Экспедиция в Сенегал состояла из четырех судов: фрегата, корвета, флейта и брига. Она отправилась с острова Экс 17 июня 1816 года, имея на борту 365 человек. Теперь, потеряв одного члена команды, она держала курс на юг. Моряки запаслись провизией на Тенерифе, взяв в дальнейший путь тонкие вина, апельсины, лимоны, плоды баньяна и всевозможные овощи. Здесь они отметили развращенность местных жителей: женщины Санта-Круса стояли у своих дверей и заманивали французов внутрь, уверенные, что ревность их мужей будет излечена монахами инквизиции, кои неодобрительно отзывались об одержимости брачными узами как об ослеплении, насылаемом Сатаной. Вдумчивые путешественники приписали сии нравы влиянию южного солнца, чья сила, как известно, сокрушает и физические, и моральные препоны.

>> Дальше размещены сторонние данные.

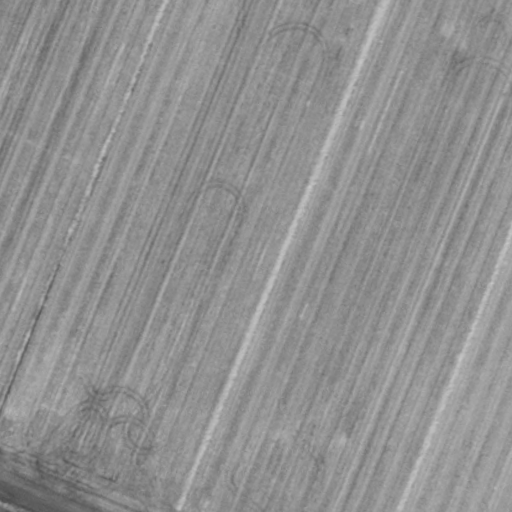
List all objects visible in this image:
crop: (256, 256)
road: (36, 496)
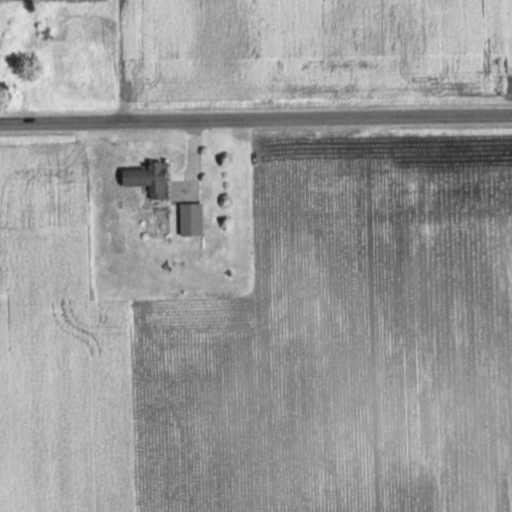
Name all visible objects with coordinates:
road: (256, 118)
building: (141, 179)
building: (184, 219)
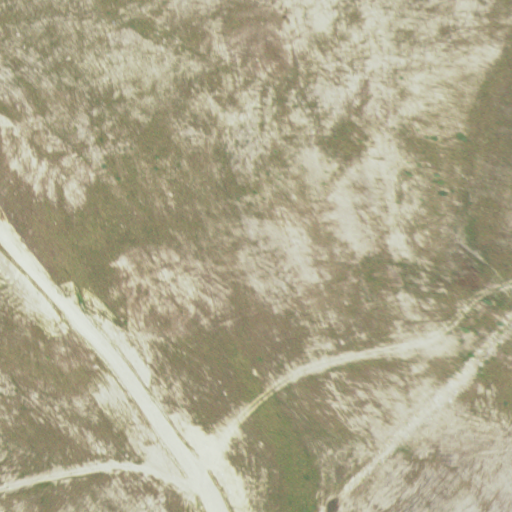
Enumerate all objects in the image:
quarry: (255, 255)
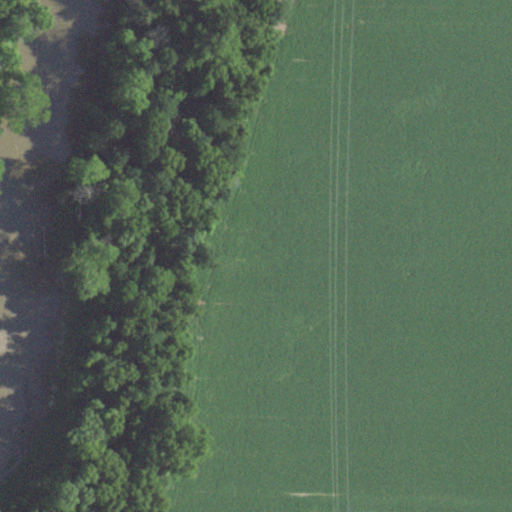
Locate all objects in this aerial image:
river: (39, 88)
crop: (350, 272)
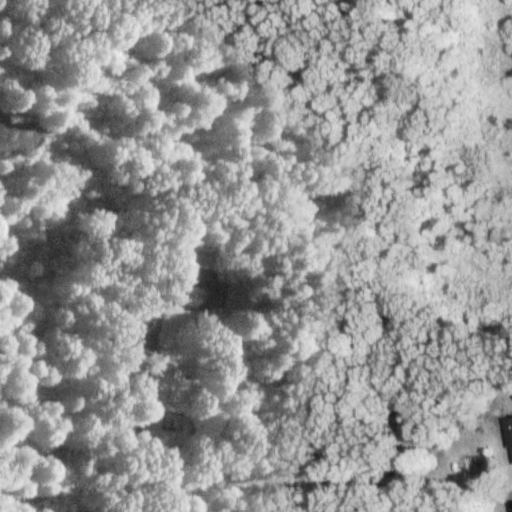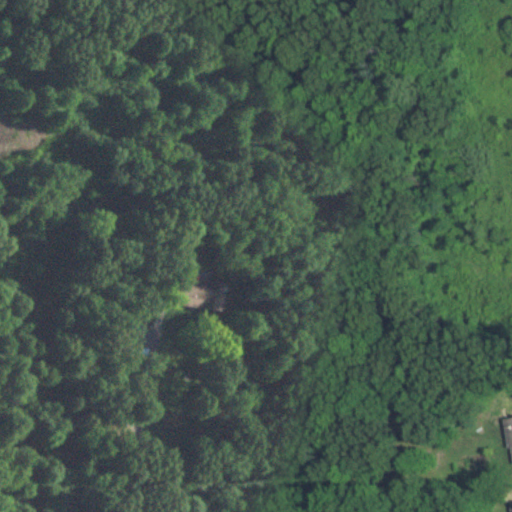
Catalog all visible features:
building: (184, 294)
road: (136, 421)
building: (508, 437)
road: (507, 483)
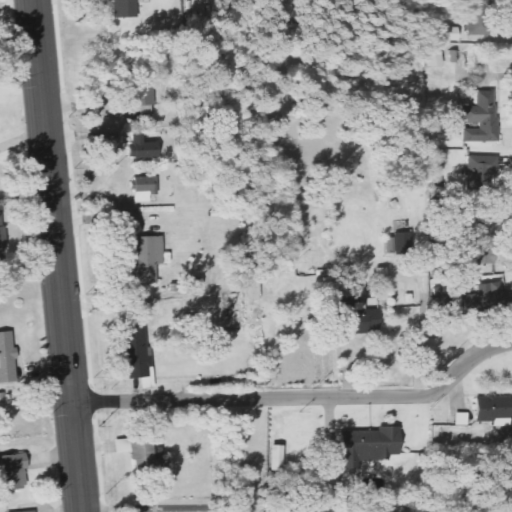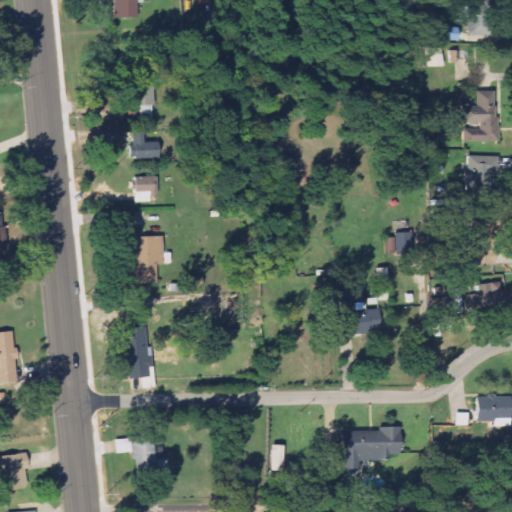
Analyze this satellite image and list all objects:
building: (123, 9)
building: (445, 34)
building: (434, 56)
building: (140, 94)
building: (479, 119)
building: (140, 148)
building: (480, 175)
building: (143, 189)
building: (0, 232)
building: (402, 244)
building: (481, 244)
road: (56, 256)
building: (146, 259)
building: (488, 280)
building: (191, 283)
building: (484, 301)
building: (441, 308)
building: (354, 316)
building: (135, 353)
building: (7, 359)
road: (301, 396)
building: (492, 408)
building: (493, 409)
building: (365, 445)
building: (119, 446)
building: (119, 446)
building: (365, 446)
building: (147, 456)
building: (148, 456)
building: (274, 457)
building: (274, 458)
building: (12, 472)
road: (244, 507)
road: (336, 510)
building: (32, 511)
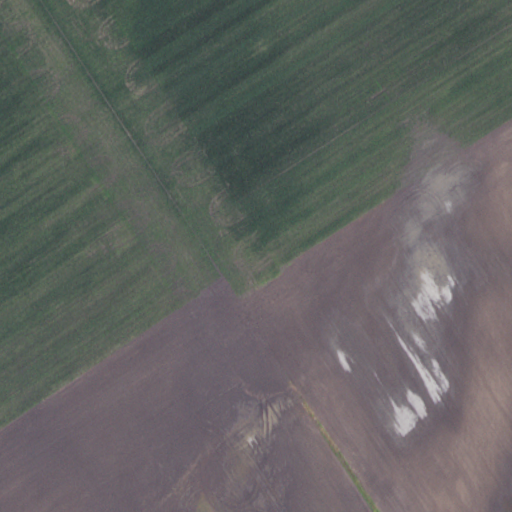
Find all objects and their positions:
crop: (256, 255)
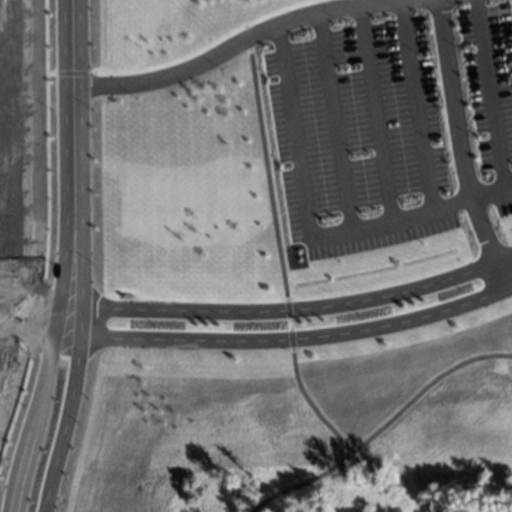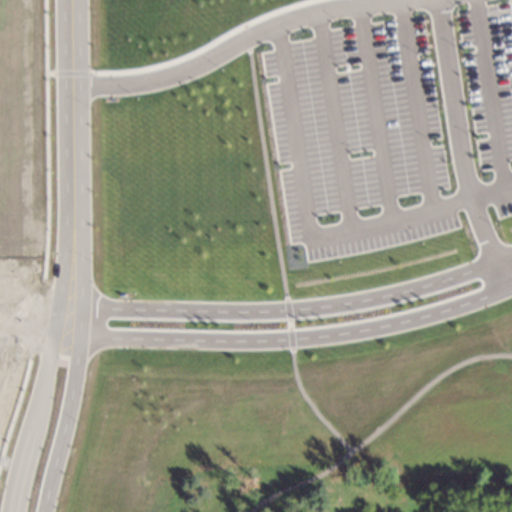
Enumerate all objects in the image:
road: (396, 1)
road: (488, 91)
road: (415, 102)
road: (373, 109)
road: (333, 117)
road: (71, 125)
road: (311, 225)
road: (288, 309)
road: (40, 334)
road: (299, 339)
road: (42, 381)
road: (75, 383)
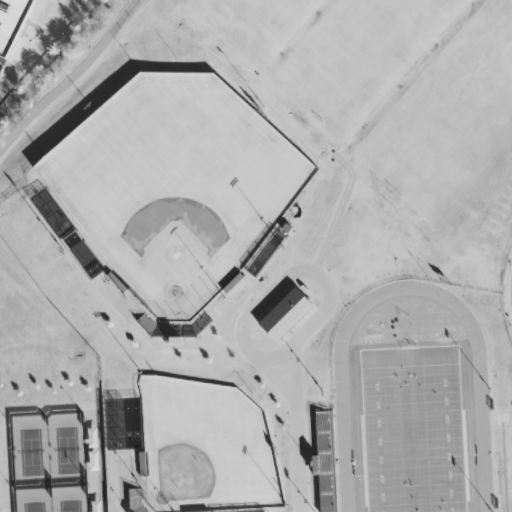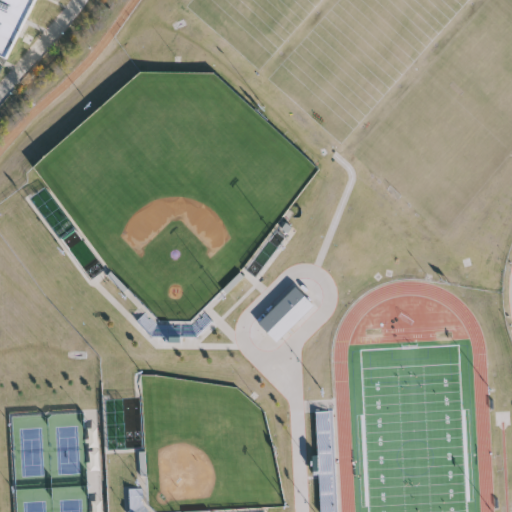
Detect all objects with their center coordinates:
building: (12, 22)
road: (40, 44)
road: (71, 89)
park: (176, 185)
building: (289, 315)
road: (320, 317)
track: (410, 404)
park: (414, 428)
park: (206, 450)
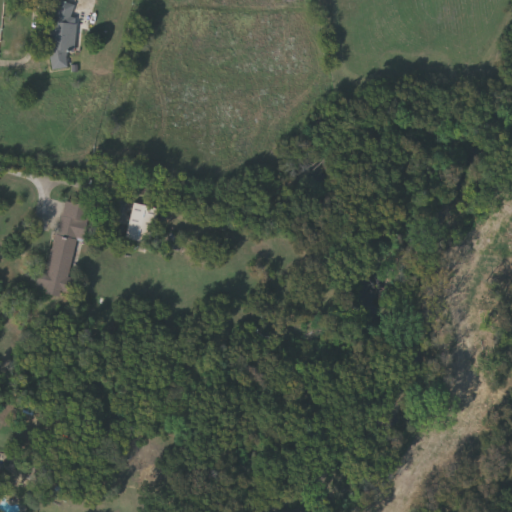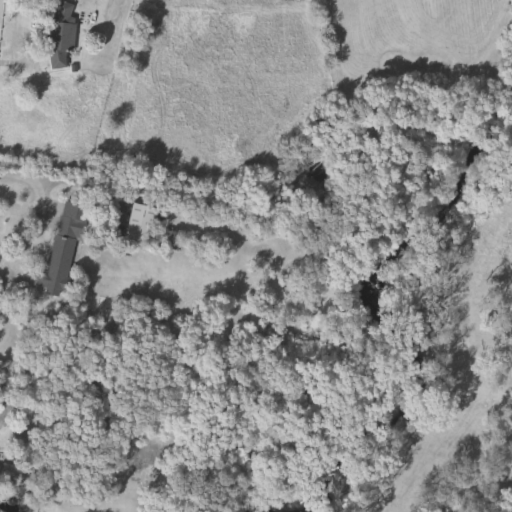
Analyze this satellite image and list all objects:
building: (61, 33)
building: (62, 36)
road: (33, 43)
building: (140, 224)
building: (65, 248)
building: (63, 249)
building: (0, 466)
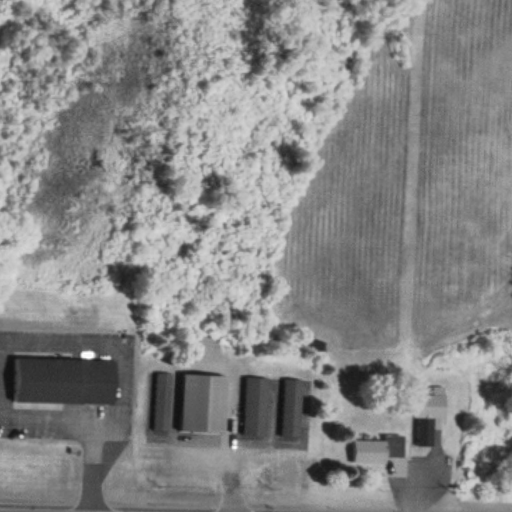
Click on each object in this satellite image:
building: (61, 381)
building: (159, 401)
building: (200, 402)
building: (252, 405)
building: (289, 407)
building: (423, 432)
building: (377, 450)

С Тенерифе отправились на юго-юго-запад. Вследствие свежих ветров и некомпетентности командного состава флотилия распалась. Фрегат в одиночестве пересек тропик и миновал мыс Барбас. Он шел в виду берега, иногда приближаясь к нему на расстояние в пол пушечного выстрела. Море было усеяно скалами; бригантины нечасто посещали эти места при низкой воде. Когда обогнули мыс Бланко – или то, что моряки за него приняли, – судно очутилось на мелководье; лот бросали каждые полчаса. На рассвете мсье Моде, вахтенный прапорщик, произвел счисление на клетке с курами и определил, что они находятся у кромки Аргенского рифа. Его советами пренебрегли. Но даже те, кто был несведущ в морском деле, заметили изменение цвета воды; у борта корабля виднелись водоросли, и было выловлено великое множество рыбы. При тихом море и ясной погоде фрегат садился на мель. Лот показал восемнадцать саженей, вскоре после этого – шесть саженей. Судно, приведенное к ветру, почти немедленно дало крен; потом еще и еще один. Промером определили глубину в пять метров и шестьдесят сантиметров.
К несчастью, они наткнулись на риф, когда вода стояла высоко; и при подымающемся на море волнении попытки освободить корабль потерпели неудачу. Фрегат был, несомненно, потерян. Поскольку имеющиеся на нем лодки не могли забрать всю команду, решено было сложить плот и поместить на него остальных. Затем плот предполагалось отбуксировать к берегу; таким образом, все были бы спасены. Этот план казался непогрешимым; но, как заявляли позже двое очевидцев, он был построен на песке, развеянном дуновением эгоизма. Плот был сложен, и сложен хорошо, места в лодках распределены, провизия заготовлена. На рассвете, при двух метрах семидесяти сантиметрах воды в трюме и сломанных помпах, был отдан приказ покинуть корабль. Однако нарушения сразу же расстроили безупречный план. Распределение мест было забыто, с припасами обращались небрежно; часть оставили на судне, а часть потопили. Плот предназначался для ста пятидесяти потерпевших: ста двадцати военных, включая офицеров, двадцати девяти моряков и пассажиров-мужчин, одной женщины. Но едва на эту платформу – которая была двадцати метров в длину и семи в ширину – спустились пятьдесят человек, как она ушла в воду по меньшей мере на семьдесят сантиметров. С плота были сброшены запасенные ранее бочонки с мукой, и он заметно поднялся; на него спустились оставшиеся люди, и он снова ушел под воду. Полностью загруженная, платформа оказалась в метре под поверхностью воды, а те, кто был на ней, из-за тесноты не могли ступить ни шагу; сзади и спереди они стояли в воде по пояс. Они страдали от ударов незакрепленных бочонков с мукой, которые швыряло волнами; им сбросили двадцатипятифунтовый мешок с галетами, и вода тут же превратила их в тесто.